Monterey was an old name on the crude maps of the Mexican frontier. Eighteen years before the Mayflower landed at Plymouth Rock, Don Sebastian Vizcaino had rounded the pine-edged promontory that hides the harbor of Monterey, and, anchoring in the bay, went ashore and with sacred rites named the port in honor of Count de Monterey, the reigning Viceroy. For more than a century and a half the spot was not revisited save by savage hunters. Efforts to relocate the harbor were without success.
Back of the concealing peninsula the bay of Monterey sweeps in a great crescent to Santa Cruz, thirty miles away, and to exploring navigators, shunning possible shoals, the coast presented a seemingly unbroken line. It came to be the scientific belief that some geologic upheaval had altered the contour of the coast. Mariners were mystified. Efforts to rediscover Monterey assumed the nature of crusades. No less a personage than Gaspar de Portala, with a retinue of sixty-five persons, set out overland from Loreto in 1769 to find the vanished harbor. Without identifying the haven he sought, he camped on its tree-rimmed beaches and erected a cross under the ancient oak in whose shade Vizcaino had partaken of the sacrament.

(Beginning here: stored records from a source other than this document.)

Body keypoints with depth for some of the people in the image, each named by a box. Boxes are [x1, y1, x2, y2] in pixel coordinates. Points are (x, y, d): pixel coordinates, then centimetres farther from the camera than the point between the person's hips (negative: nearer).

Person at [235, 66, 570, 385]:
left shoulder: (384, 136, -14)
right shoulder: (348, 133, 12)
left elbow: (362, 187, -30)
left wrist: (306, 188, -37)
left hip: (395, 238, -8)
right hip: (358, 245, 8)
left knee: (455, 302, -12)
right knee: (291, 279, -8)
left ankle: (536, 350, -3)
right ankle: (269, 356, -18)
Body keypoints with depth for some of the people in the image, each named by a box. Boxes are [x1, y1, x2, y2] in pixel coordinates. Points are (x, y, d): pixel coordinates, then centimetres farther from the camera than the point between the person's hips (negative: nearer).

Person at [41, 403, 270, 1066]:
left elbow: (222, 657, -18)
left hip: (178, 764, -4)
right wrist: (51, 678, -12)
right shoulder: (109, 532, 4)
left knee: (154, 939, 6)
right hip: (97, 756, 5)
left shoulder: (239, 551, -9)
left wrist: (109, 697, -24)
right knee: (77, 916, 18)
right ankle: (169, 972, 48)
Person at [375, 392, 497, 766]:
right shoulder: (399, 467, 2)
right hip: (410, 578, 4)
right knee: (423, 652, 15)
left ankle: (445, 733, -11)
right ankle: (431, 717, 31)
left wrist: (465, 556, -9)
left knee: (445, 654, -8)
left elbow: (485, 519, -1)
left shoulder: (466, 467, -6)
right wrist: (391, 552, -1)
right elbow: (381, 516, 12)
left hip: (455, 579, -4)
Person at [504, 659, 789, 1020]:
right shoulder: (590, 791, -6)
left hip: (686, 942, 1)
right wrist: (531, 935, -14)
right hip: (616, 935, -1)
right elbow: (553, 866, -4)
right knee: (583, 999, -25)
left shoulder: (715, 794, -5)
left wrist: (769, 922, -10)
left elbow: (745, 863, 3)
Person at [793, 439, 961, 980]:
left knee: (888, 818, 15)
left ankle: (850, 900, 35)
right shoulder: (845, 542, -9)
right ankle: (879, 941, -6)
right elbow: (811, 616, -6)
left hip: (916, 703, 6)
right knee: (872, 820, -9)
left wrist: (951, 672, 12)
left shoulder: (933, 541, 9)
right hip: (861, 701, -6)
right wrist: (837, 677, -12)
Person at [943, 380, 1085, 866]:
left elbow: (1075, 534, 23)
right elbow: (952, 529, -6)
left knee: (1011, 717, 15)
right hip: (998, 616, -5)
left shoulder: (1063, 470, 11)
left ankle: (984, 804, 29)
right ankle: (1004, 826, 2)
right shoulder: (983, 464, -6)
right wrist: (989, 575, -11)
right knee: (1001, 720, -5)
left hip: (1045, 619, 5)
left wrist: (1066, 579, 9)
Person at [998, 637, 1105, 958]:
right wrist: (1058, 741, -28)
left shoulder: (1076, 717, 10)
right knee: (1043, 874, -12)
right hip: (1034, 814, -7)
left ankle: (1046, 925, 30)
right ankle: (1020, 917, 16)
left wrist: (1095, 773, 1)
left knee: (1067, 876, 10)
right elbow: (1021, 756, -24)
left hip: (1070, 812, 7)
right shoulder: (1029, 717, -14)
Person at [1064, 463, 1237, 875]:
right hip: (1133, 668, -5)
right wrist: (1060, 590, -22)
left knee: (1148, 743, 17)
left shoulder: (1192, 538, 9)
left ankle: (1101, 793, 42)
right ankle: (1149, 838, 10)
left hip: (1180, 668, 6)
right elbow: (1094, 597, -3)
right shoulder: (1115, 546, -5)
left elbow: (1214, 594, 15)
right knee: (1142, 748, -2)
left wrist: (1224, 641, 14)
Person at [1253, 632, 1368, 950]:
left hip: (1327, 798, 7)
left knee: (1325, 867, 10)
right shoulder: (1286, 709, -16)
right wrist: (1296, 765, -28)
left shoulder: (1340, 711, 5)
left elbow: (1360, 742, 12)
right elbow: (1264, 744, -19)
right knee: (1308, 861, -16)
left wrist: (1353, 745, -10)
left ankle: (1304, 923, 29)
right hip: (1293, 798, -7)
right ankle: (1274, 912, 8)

A year later came the seer and scholar Junípero. Long before, in his college in Majorca where he graced with distinction the chair of philosophy, he had read and treasured the description Vizcaino had given. Now he recognized the surviving oak and the neighboring springs, and, turning, he saw unrolled before him the bay which, in its vastness, had to other eyes seemed only a part of the open sea.
Inspecting Portala's wooden cross, Junípero saw that at the base were votive offerings of birds, shells, strings of fish newly caught, and in a beaver-skin quiver a cluster of arrows tipped with obsidian. Here were signs and portents which to Junípero were ever a source of inspiration. In after years he learned that the Eslenes, or Monterey Indians, had for ages handed down a tradition that some day a messiah would come to them; and that just before the advent of Junípero, the cross which Portala had reared seemed to rise in the sky at night until its splendor filled the heavens; and that then the tribes, believing their deliverer was at hand, came with gifts of food and trinkets to this unaccustomed altar and, in token of the peace they felt, tied a quiver of arrows to the cross.
In the fertile valley of Carmel just over the pine-clad cordillera that conceals the bay, on a slope above the thundering surf, Junípero dedicated the Mission that was to be named San Carlos in honor of the King. Hanging his bells on a cypress branch, he chimed the tidings of the gospel he was to preach.
"Why sound this call?" protested his companions; "there are no heathen here."
"Would that these bells might be heard around the world!" replied Junípero.
Few events in Spanish history since the expulsion of the Moors three centuries before had occasioned the joy that greeted the news of the rediscovery of Monterey. In the Mexican capital cathedral bells pealed throughout the night, rockets flared in the sky, and guns in the forts kept up a cannonade. Later, in Madrid the rejoicing was even more tumultuous. Royal salutes were added to the acclaim and the King declared a public holiday. A sandalled monk, seeking neither gain nor temporal glory, the leader of a handful of Franciscan pioneers, had restored a fabled harbor to the world.